Samsung’s Mobile Design Chief Steps Down

May 14, 2014

Samsung’s mobile design chief resigned. What’s next for the company?

Samsung’s mobile design chief, Chang Dong-hoon, resigned from his position at the South Korean tech company in the wake of the Galaxy S5’s release. With the Galaxy S5 continuing to shatter sales records, though, why would the company’s design chief step down?

Galaxy S5 Design Flaws Trigger Resignation

The Galaxy S5 has received mostly positive reviews from critics and consumers alike, many of whom praise Samsung for producing a smartphone with exceptional hardware and software capabilities. But there’s one universal criticism that many people have complained about: the design.

The Galaxy S5 didn’t exactly bring anything new to Samsung’s Galaxy line, as it still possessed the same plastic body that’s found in its predecessors. We talked about the possibility of Samsung using an all-metal design in the Galaxy S5 before the device was released, but in the end they kept the familiar plastic body. This plastic design ultimately drew negative criticism, with people complaining that it felt cheap and flimsy — especially for a premium smartphone like Samsung’s flagship Galaxy line

The design has been consistently commented on for the last two or three years, especially the lack of high-end materials. The Galaxy S family is still successful, so Samsung must be doing something right. But the fact is that the design doesn’t have a quality feel,” wrote Nick Spencer, senior director at ABI Research.

What’s Next For Samsung

With Chang Dong-hoon no longer at the helm of Samsung’s mobile design, the company’s vice president of mobile design, Lee Min-hyouk, will take over his position. At 42 years of age, Lee became one of the youngest senior executives at Samsung in 2010 when he began working on the Galaxy project. Lee was given the name “Midas” for his golden touch when working on the Galaxy line, so let’s hope he lives up to the namesake in future Galaxy models as well.

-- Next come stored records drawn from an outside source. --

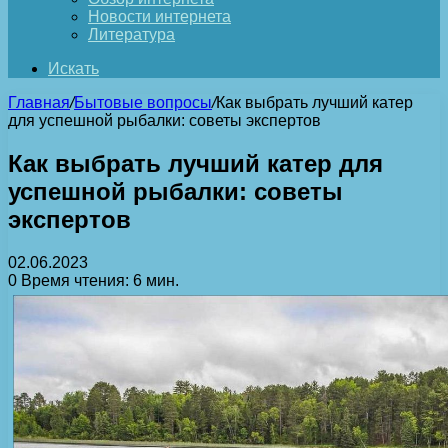
Новости интернета
Литература
Искать
Главная
/
Бытовые вопросы
/
Как выбрать лучший катер
для успешной рыбалки: советы экспертов
Как выбрать лучший катер для
успешной рыбалки: советы
экспертов
02.06.2023
0
Время чтения: 6 мин.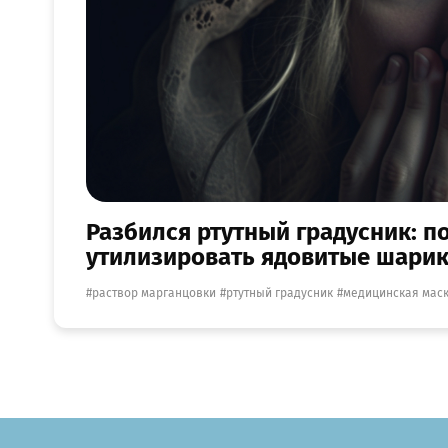
Разбился ртутный градусник: п
утилизировать ядовитые шари
раствор марганцовки
ртутный градусник
медицинская мас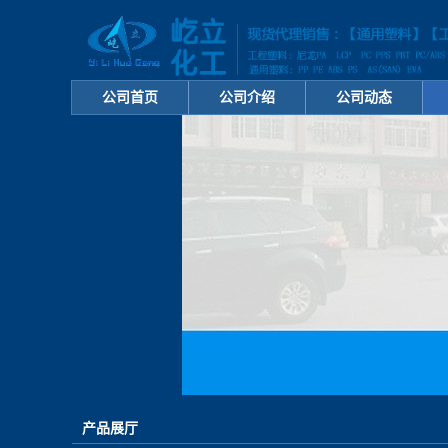
公司首页
公司介绍
公司动态
产品展厅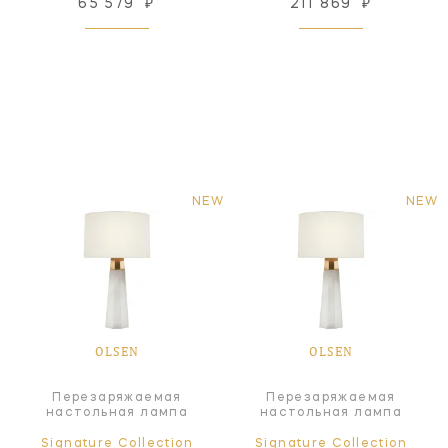
65 579
₽
211 869
₽
NEW
NEW
OLSEN
OLSEN
Перезаряжаемая
Перезаряжаемая
настольная лампа
настольная лампа
Signature Collection
Signature Collection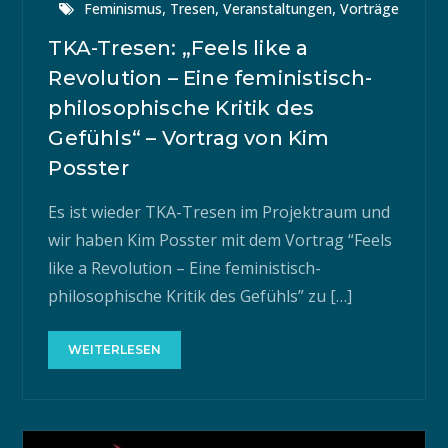
,
,
,
Feminismus
Tresen
Veranstaltungen
Vorträge
TKA-Tresen: „Feels like a
Revolution – Eine feministisch-
philosophische Kritik des
Gefühls“ – Vortrag von Kim
Posster
Es ist wieder TKA-Tresen im Projektraum und
wir haben Kim Posster mit dem Vortrag “Feels
like a Revolution – Eine feministisch-
philosophische Kritik des Gefühls” zu […]
WEITERLESEN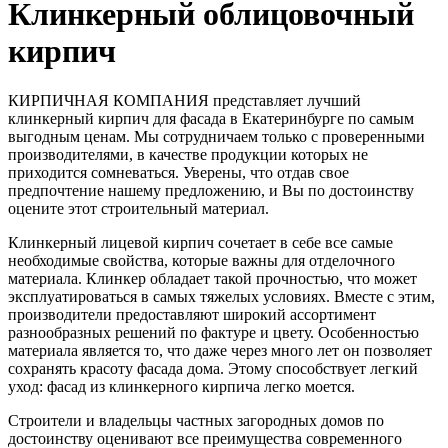
Клинкерный облицовочный
кирпич
КИРПИЧНАЯ КОМПАНИЯ представляет лучший
клинкерный кирпич для фасада в Екатеринбурге по самым
выгодным ценам. Мы сотрудничаем только с проверенными
производителями, в качестве продукции которых не
приходится сомневаться. Уверены, что отдав свое
предпочтение нашему предложению, и Вы по достоинству
оцените этот строительный материал.
Клинкерный лицевой кирпич сочетает в себе все самые
необходимые свойства, которые важны для отделочного
материала. Клинкер обладает такой прочностью, что может
эксплуатироваться в самых тяжелых условиях. Вместе с этим,
производители предоставляют широкий ассортимент
разнообразных решений по фактуре и цвету. Особенностью
материала является то, что даже через много лет он позволяет
сохранять красоту фасада дома. Этому способствует легкий
уход: фасад из клинкерного кирпича легко моется.
Строители и владельцы частных загородных домов по
достоинству оценивают все преимущества современного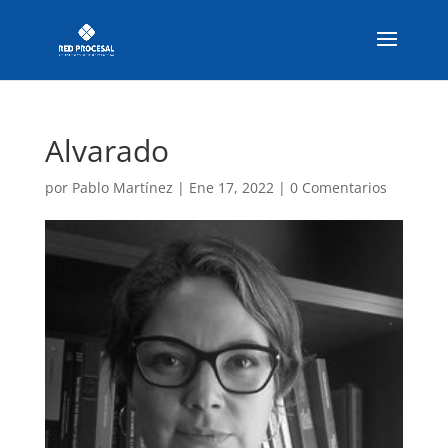
Alvarado
por
Pablo Martínez
|
Ene 17, 2022
|
0 Comentarios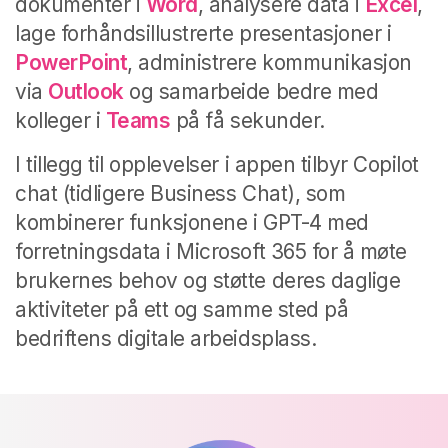
dokumenter i
Word
, analysere data i
Excel
,
lage forhåndsillustrerte presentasjoner i
PowerPoint
, administrere kommunikasjon
via
Outlook
og samarbeide bedre med
kolleger i
Teams
på få sekunder.
I tillegg til opplevelser i appen tilbyr Copilot
chat (tidligere Business Chat), som
kombinerer funksjonene i GPT-4 med
forretningsdata i Microsoft 365 for å møte
brukernes behov og støtte deres daglige
aktiviteter på ett og samme sted på
bedriftens digitale arbeidsplass.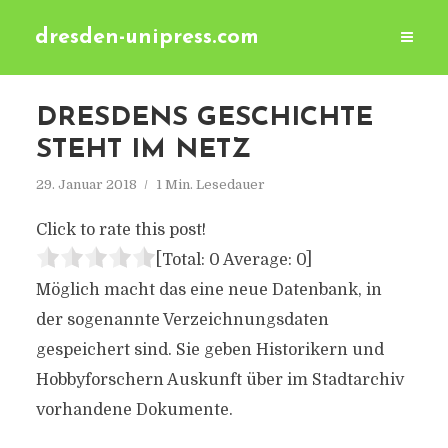
dresden-unipress.com
DRESDENS GESCHICHTE
STEHT IM NETZ
29. Januar 2018
1 Min. Lesedauer
Click to rate this post!
[Total:
0
Average:
0
]
Möglich macht das eine neue Datenbank, in
der sogenannte Verzeichnungsdaten
gespeichert sind. Sie geben Historikern und
Hobbyforschern Auskunft über im Stadtarchiv
vorhandene Dokumente.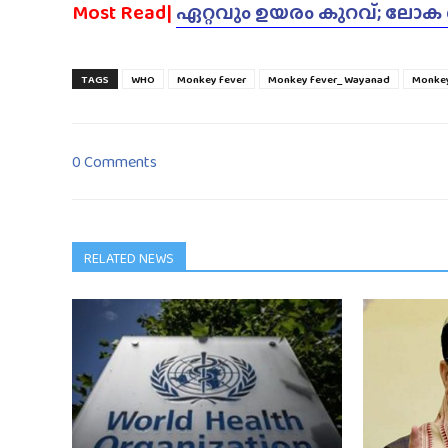
Most Read|
ഏറ്റവും ഉയരം കുറവ്; ലോക
TAGS
WHO
Monkey fever
Monkey fever_ Wayanad
Monke
0 Comments
RELATED NEWS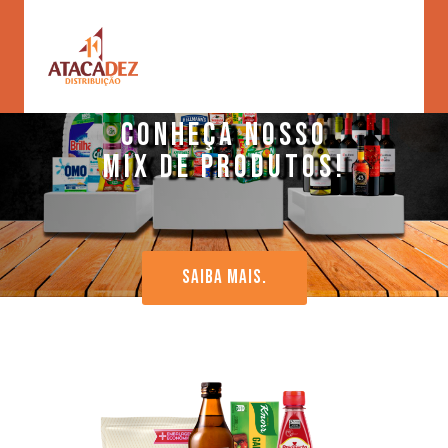
CONHEÇA NOSSO
MIX DE PRODUTOS!
SAIBA MAIS.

Samsung isn’t exactly hurting for business in the smartphone market. According to some estimates, the company sells approximately twice as many smartphones as Apple, which is due in part to its highly successful Galaxy line. But change is always a welcome addition in the dynamic mobile market, and failing to push the boundaries with hardware, software, design or other means will result in companies getting left behind in the dust.